A un trimestre de la présidentielle de 2019, c’est le statu quo ; la situation n’a pas tellement évolué depuis et les chances pour Thierno Bocoum et Mame Adama Guèye de réussir ce pari ne sont pas si grandes. Pour l’opposition dite significative, il y a les pôles réunis autour de Khalifa Sall, celui d’Idrissa Seck, celui de Malick Gakou, celui de Karim Wade, ainsi qu’un autre pôle sous la houlette de Me Madické Niang. ‘‘A mon avis, c’est très difficile de rassembler tout ce beau monde.  Je pense qu’ils (Bocoum et Guèye) vont en choisir un et l’intégrer. Ils vont s’aligner. Toutes les entreprises d’unification, de rassemblement de l’opposition ont toutes échoué jusque-là. Pour la bonne raison qu’il y a une personnalisation de la candidature de telle sorte qu’on ne regarde pas l’intérêt ou les enjeux pour l’opposition de se rassembler et de gagner. Chacun y va pour savoir ce qu’il pèse sur l’échiquier politique et ne veut pas s’aligner derrière ou s’allier à d’autres pour jouer les seconds couteaux’’, explique Moussa Diaw.

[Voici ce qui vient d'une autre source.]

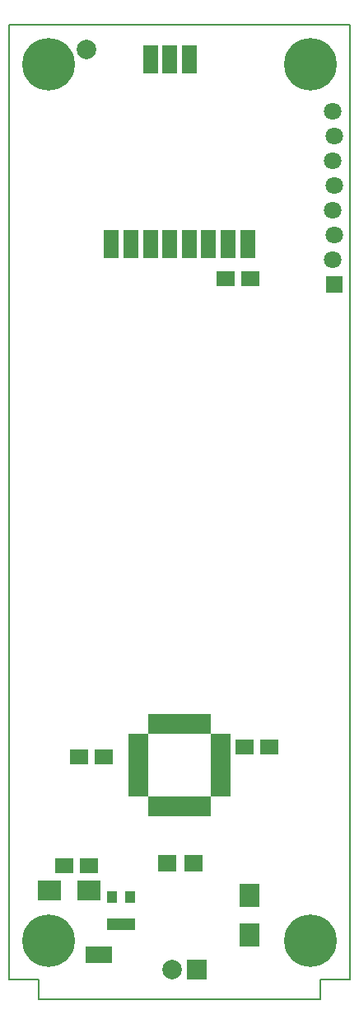
<source format=gbs>
G04 #@! TF.FileFunction,Soldermask,Bot*
%FSLAX46Y46*%
G04 Gerber Fmt 4.6, Leading zero omitted, Abs format (unit mm)*
G04 Created by KiCad (PCBNEW 4.0.2-stable) date 15.03.2017 10:40:45*
%MOMM*%
G01*
G04 APERTURE LIST*
%ADD10C,0.100000*%
%ADD11C,0.150000*%
%ADD12C,1.797000*%
%ADD13R,1.797000X1.797000*%
%ADD14R,2.000000X0.950000*%
%ADD15R,0.950000X2.000000*%
%ADD16R,1.900000X1.650000*%
%ADD17R,1.900000X1.700000*%
%ADD18C,2.000000*%
%ADD19R,2.000000X2.000000*%
%ADD20C,5.400000*%
%ADD21R,1.600000X2.924000*%
%ADD22R,2.000000X2.400000*%
%ADD23R,2.400000X2.000000*%
%ADD24R,1.000000X1.300000*%
%ADD25R,1.370000X1.670000*%
G04 APERTURE END LIST*
D10*
D11*
X166000000Y-128000000D02*
X166000000Y-30000000D01*
X131000000Y-30000000D02*
X131000000Y-128000000D01*
X131000000Y-30000000D02*
X166000000Y-30000000D01*
X134000000Y-128000000D02*
X131000000Y-128000000D01*
X166000000Y-128000000D02*
X163000000Y-128000000D01*
X134000000Y-130000000D02*
X134000000Y-128000000D01*
X163000000Y-130000000D02*
X134000000Y-130000000D01*
X163000000Y-128000000D02*
X163000000Y-130000000D01*
D12*
X164277040Y-49022000D03*
X164398960Y-46482000D03*
X164398960Y-51562000D03*
X164277040Y-43942000D03*
X164277040Y-54102000D03*
X164398960Y-41402000D03*
D13*
X164398960Y-56642000D03*
D12*
X164277040Y-38862000D03*
D14*
X144250000Y-108800000D03*
X144250000Y-108000000D03*
X144250000Y-107200000D03*
X144250000Y-106400000D03*
X144250000Y-105600000D03*
X144250000Y-104800000D03*
X144250000Y-104000000D03*
X144250000Y-103200000D03*
D15*
X145700000Y-101750000D03*
X146500000Y-101750000D03*
X147300000Y-101750000D03*
X148100000Y-101750000D03*
X148900000Y-101750000D03*
X149700000Y-101750000D03*
X150500000Y-101750000D03*
X151300000Y-101750000D03*
D14*
X152750000Y-103200000D03*
X152750000Y-104000000D03*
X152750000Y-104800000D03*
X152750000Y-105600000D03*
X152750000Y-106400000D03*
X152750000Y-107200000D03*
X152750000Y-108000000D03*
X152750000Y-108800000D03*
D15*
X151300000Y-110250000D03*
X150500000Y-110250000D03*
X149700000Y-110250000D03*
X148900000Y-110250000D03*
X148100000Y-110250000D03*
X147300000Y-110250000D03*
X146500000Y-110250000D03*
X145700000Y-110250000D03*
D16*
X140696000Y-105156000D03*
X138196000Y-105156000D03*
X155750000Y-56000000D03*
X153250000Y-56000000D03*
X155214000Y-104140000D03*
X157714000Y-104140000D03*
D17*
X147240000Y-116078000D03*
X149940000Y-116078000D03*
D18*
X138938000Y-32512000D03*
D19*
X150270000Y-127000000D03*
D18*
X147730000Y-127000000D03*
D20*
X162000000Y-34000000D03*
X135000000Y-34000000D03*
X162000000Y-124000000D03*
X135000000Y-124000000D03*
D21*
X155500000Y-52500000D03*
X153500000Y-52500000D03*
X151500000Y-52500000D03*
X149500000Y-52500000D03*
X147500000Y-52500000D03*
X145500000Y-52500000D03*
X143500000Y-52500000D03*
X141500000Y-52500000D03*
X147500000Y-33500000D03*
X149500000Y-33500000D03*
X145500000Y-33500000D03*
D22*
X155702000Y-119412000D03*
X155702000Y-123412000D03*
D23*
X139160000Y-118872000D03*
X135160000Y-118872000D03*
D16*
X139172000Y-116332000D03*
X136672000Y-116332000D03*
D24*
X141544000Y-119504000D03*
X142494000Y-122304000D03*
X143444000Y-119504000D03*
X141544000Y-122304000D03*
X143444000Y-122304000D03*
D25*
X140848000Y-125476000D03*
X139568000Y-125476000D03*
M02*

</source>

Cette multitude des pôles de l’opposition déjà constitués pourrait même changer le sens de l’engagement de Me Mame Adama Guèye et de Thierno Bocoum, passant du ‘‘rassemblement’’ à ‘‘l’alignement’’, pense le Pr. Diaw. Ceci, sans compter la composition cosmopolite et les aspirations fortes d’une nouvelle frange qui tient également à vivre sa première expérience politique dans la conquête de la magistrature suprême. La révélation Pur, le Parti de l’unité et du rassemblement, voudra sans doute confirmer les bonnes dispositions qu’il a démontrées en juillet 2017 (4 députés) et, tout autant qu’Ousmane Sonko du parti Pastef les Patriotes cherchera à faire cavalier seul pour déterminer sa véritable portée électorale.  

Au moins une dizaine de coalitions d’opposition depuis 2014

Résultats ? Les opposants continuent de surnager dans leurs antagonismes et se neutralisent mutuellement.  Cependant, faisable ou pas, la volonté de ces opposants reste intacte. La conjoncture leur semble favorable, puisqu’un autre parmi les opposants, très médiatisés, le juge Hamidou Dème, a aussi rendu public le retrait de sa candidature, avant-hier. Thierno Bocoum exclut toute alliance avec Macky Sall et Me Guèye est dans cette logique, depuis bien assez longtemps. Lot de consolation momentané, ce désir d’unité est concrétisé par un cadre institutionnel qu’est la Plateforme opérationnelle de sécurisation des élections (Pose) lancée le 13 décembre dernier.

Cette structure, via une sorte de pétition en ligne, s’engage déjà à déceler et à recenser les carences et dysfonctionnements qu’elle croit délibérés, dans l’organisation du prochain scrutin. Une tare congénitale a toutefois accompagné sa mise en place : le parti moteur de l’opposition, le Pds, n’y avait pas pris part. Une absence qui rappelle la hantise des divergences qui ont jusque-là eu raison des tentatives d’unification d’une opposition, certes consciente de cette nécessité, mais trop tatillonne sur les modalités. Ces six dernières années, elle s’est décomposée une bonne dizaine de fois au moins et s’est recomposée presque aussitôt dans des coalitions ou cadres, de taille, d’orientation et de durée variables.

Le Front patriotique pour la défense de la république (Fpdr), le Front pour la défense du Sénégal/Mankoo Wattu Senegaal (Fds/Mws), la coalition du Non/Gor Ca Wax Ja, Manko Taxawou Senegaal, Entente des forces de l’opposition (Efop), Cadre de l’opposition pour la régularité, la clarté et la transparence des élections (Correcte), l’Initiative pour les élections démocratiques (Ied), Pencum Askan Wi, Fippu Jog Jotna... Autant de rassemblements qui sont jusque-là passés à la trappe ou ont été réduits à leur plus simple degré d’efficacité, par un pouvoir qui est loin d’être inactif.

Certains initiateurs (Modou Diagne Fada, Abdoulaye Baldé) ont même rejoint le camp de la majorité présidentielle, confirmant les soupçons de cheval de Troie et minant dangereusement la confiance des membres de l’opposition restante. ‘‘De toute façon, il est trop tard pour se constituer, pour se rassembler. Le défi, pour elle, est de ne pas se disperser davantage, car c’est se fragiliser et ouvrir un boulevard à la majorité. Ces pôles qui existent doivent être solides et peuvent imaginer une future alliance par la suite. Toute autre dispersion pourrait faire passer le futur président sortant au premier tour. Lui également est dans des stratégies pour les fragmenter’’, conclut Moussa Diaw.